**Records for processing**.
◆ ◆ ◆ ◆ ◆ ◆ ◆

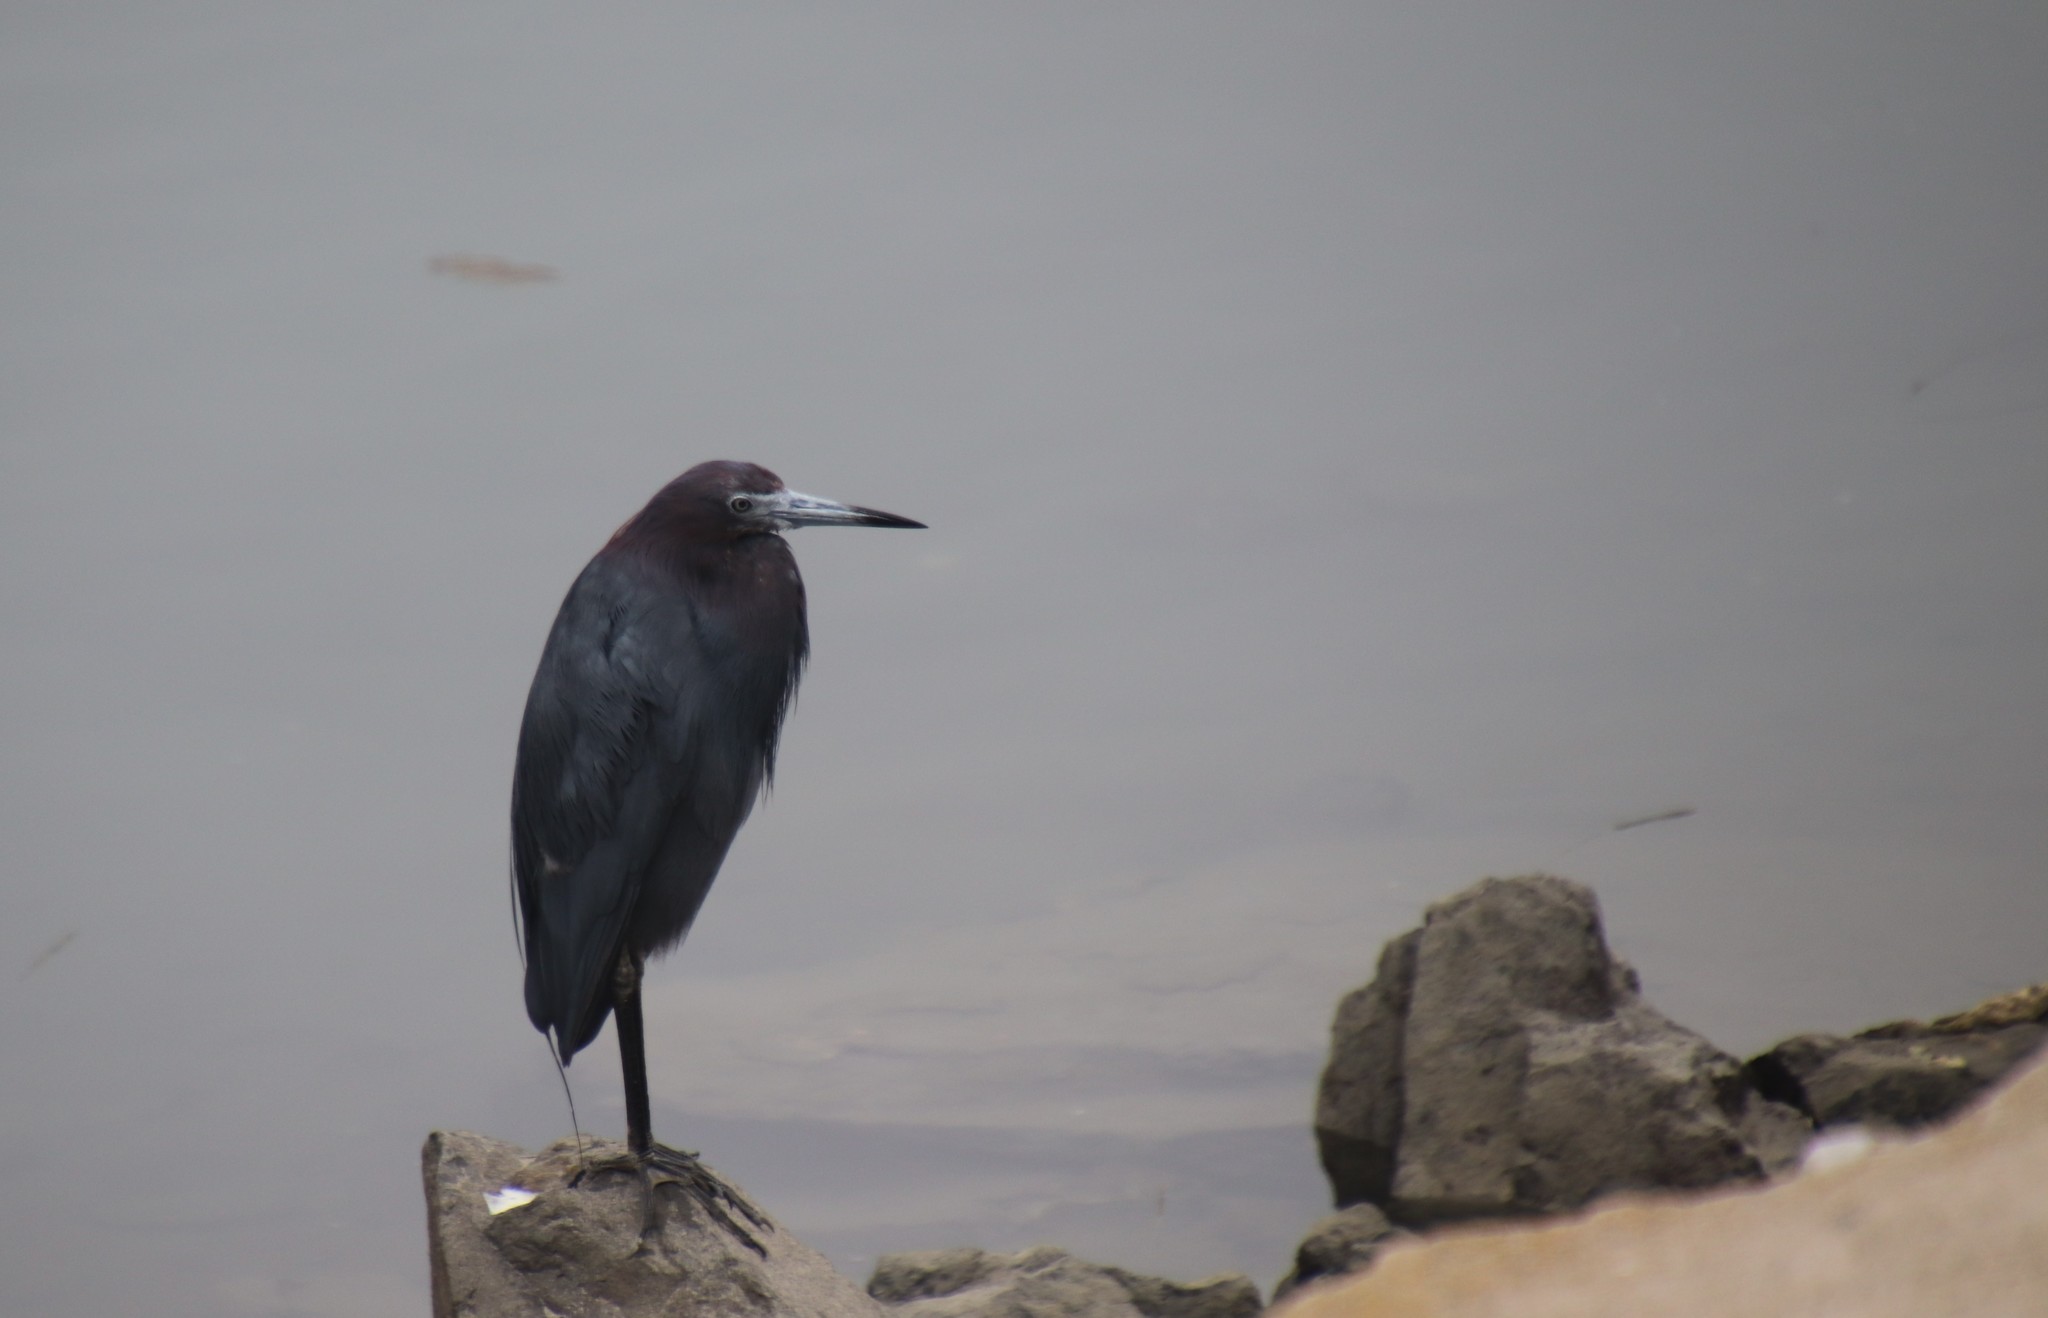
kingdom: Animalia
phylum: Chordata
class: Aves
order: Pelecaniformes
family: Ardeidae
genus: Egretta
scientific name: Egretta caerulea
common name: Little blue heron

◆ ◆ ◆ ◆ ◆ ◆ ◆

**Stated goal**. Rewrite these lines with "scientific name" replaced by "species", keeping everything else the same. Omit the picture.

**Result of the exercise**.
kingdom: Animalia
phylum: Chordata
class: Aves
order: Pelecaniformes
family: Ardeidae
genus: Egretta
species: Egretta caerulea
common name: Little blue heron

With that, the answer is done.